A Bloom filter has three parameters that control its behaviour:

  • m — the number of bits in the array
  • k — the number of hash functions
  • n — the expected number of items you will insert

Getting these right determines how accurate the filter is.

The false positive rate formula

After inserting n items into a filter with m bits and k hash functions, the probability of a false positive is approximately:

p ≈ (1 - e^(-k·n/m))^k

You do not need to memorise this formula. The key insight is what each variable does:

  • Larger m (more bits) → fewer collisions → lower false positive rate
  • Larger k (more hashes) → more bits checked → lower chance of all matching by accident, up to a point
  • Larger n (more items) → more bits flipped → higher false positive rate

The optimal number of hash functions

For a given m and n, there is a value of k that minimises the false positive rate:

k_optimal = (m / n) * ln(2)  ≈  0.693 * (m / n)

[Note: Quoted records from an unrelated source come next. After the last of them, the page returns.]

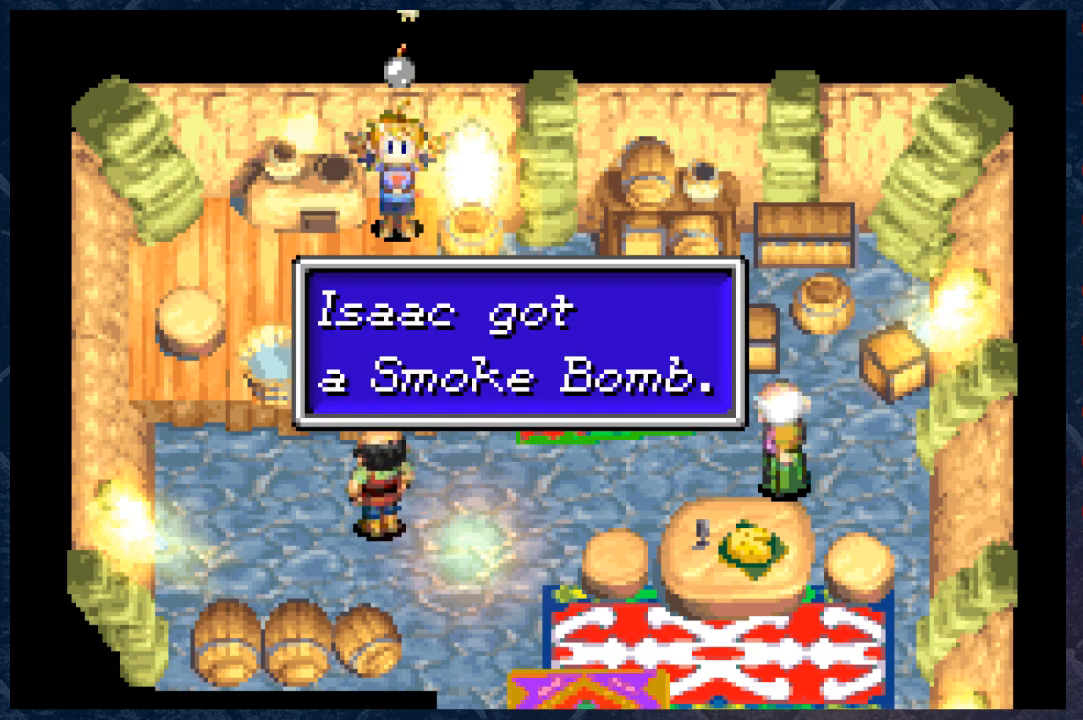
{"buttons": [], "left_stick": "up-left", "right_stick": "center", "events": [[50, "A", "down"], [250, "A", "up"], [317, "left_stick", "up-left"]]}
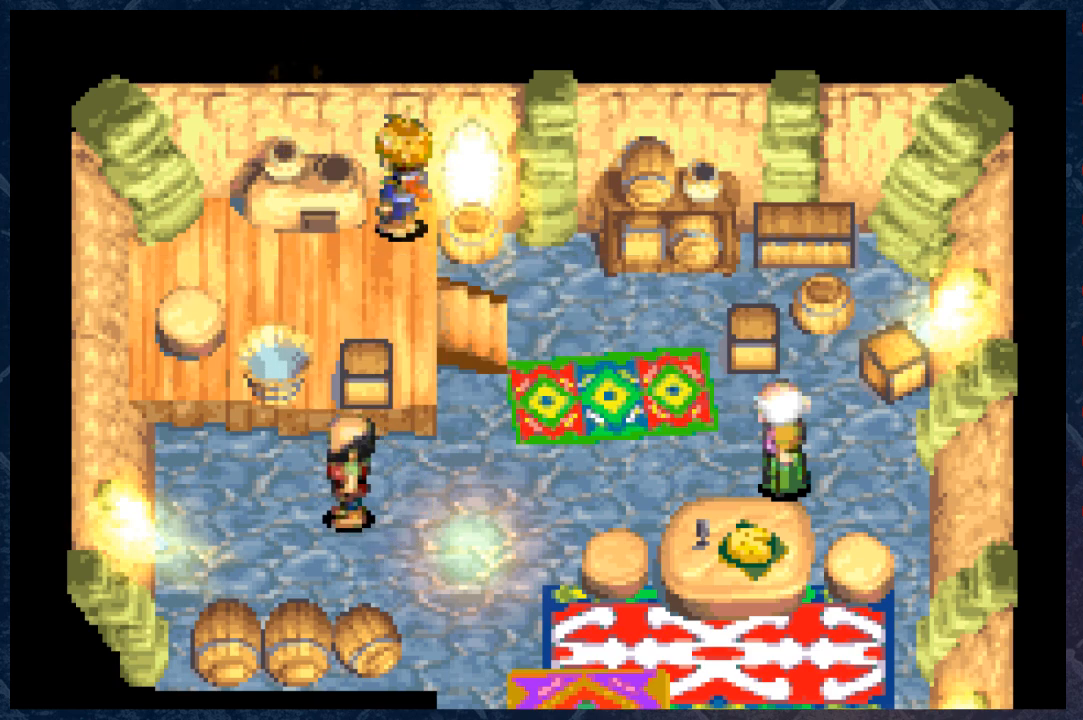
{"buttons": [], "left_stick": "up-left", "right_stick": "center", "events": [[150, "A", "down"], [300, "A", "up"]]}
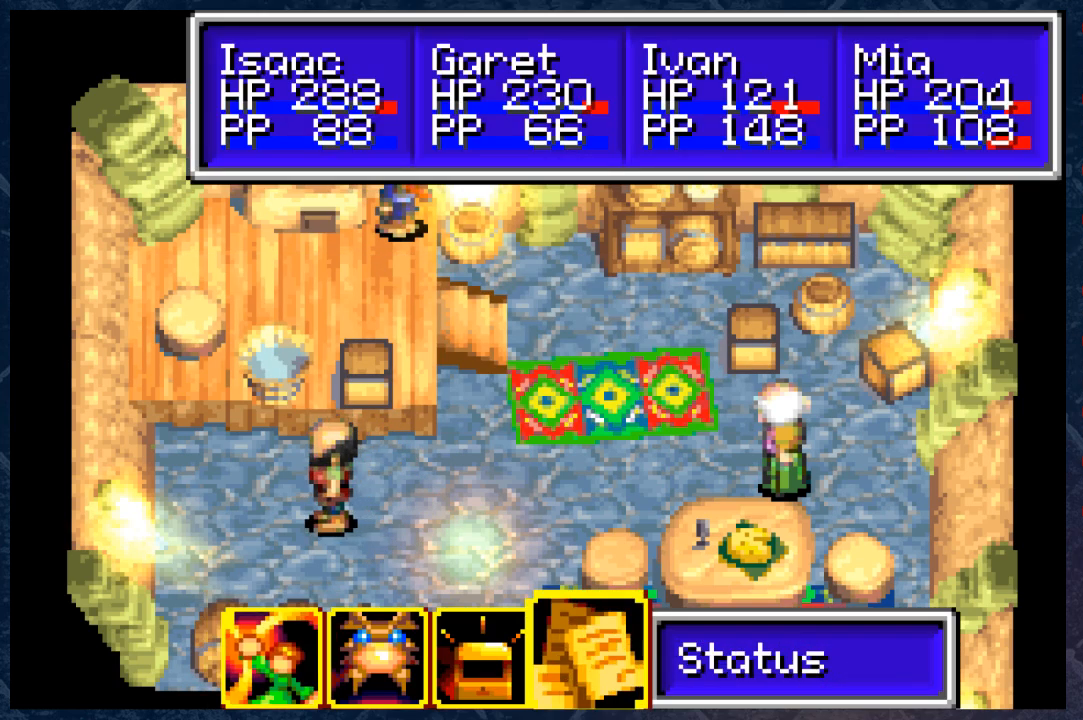
{"buttons": [], "left_stick": "left", "right_stick": "center", "events": [[117, "left_stick", "center"], [350, "B", "down"], [417, "left_stick", "left"], [483, "B", "up"]]}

Using too few hashes means each item leaves a small footprint, but many items overlap. Using too many hashes flips too many bits, filling the array quickly and increasing collisions.

Explore the trade-offs

Practical sizing

If you know your expected item count and can tolerate a target false positive rate p, you can work backwards to find the right m:

m = -n * ln(p) / (ln(2))^2

For example, to store 1 million items with a 1% false positive rate, you need roughly 9.6 million bits — about 1.2 MB. A plain hash set storing those million items as strings could easily use 50–100 MB or more.

That is the core value of a Bloom filter: a well-tuned filter can give you a very low false positive rate at a tiny fraction of the memory cost.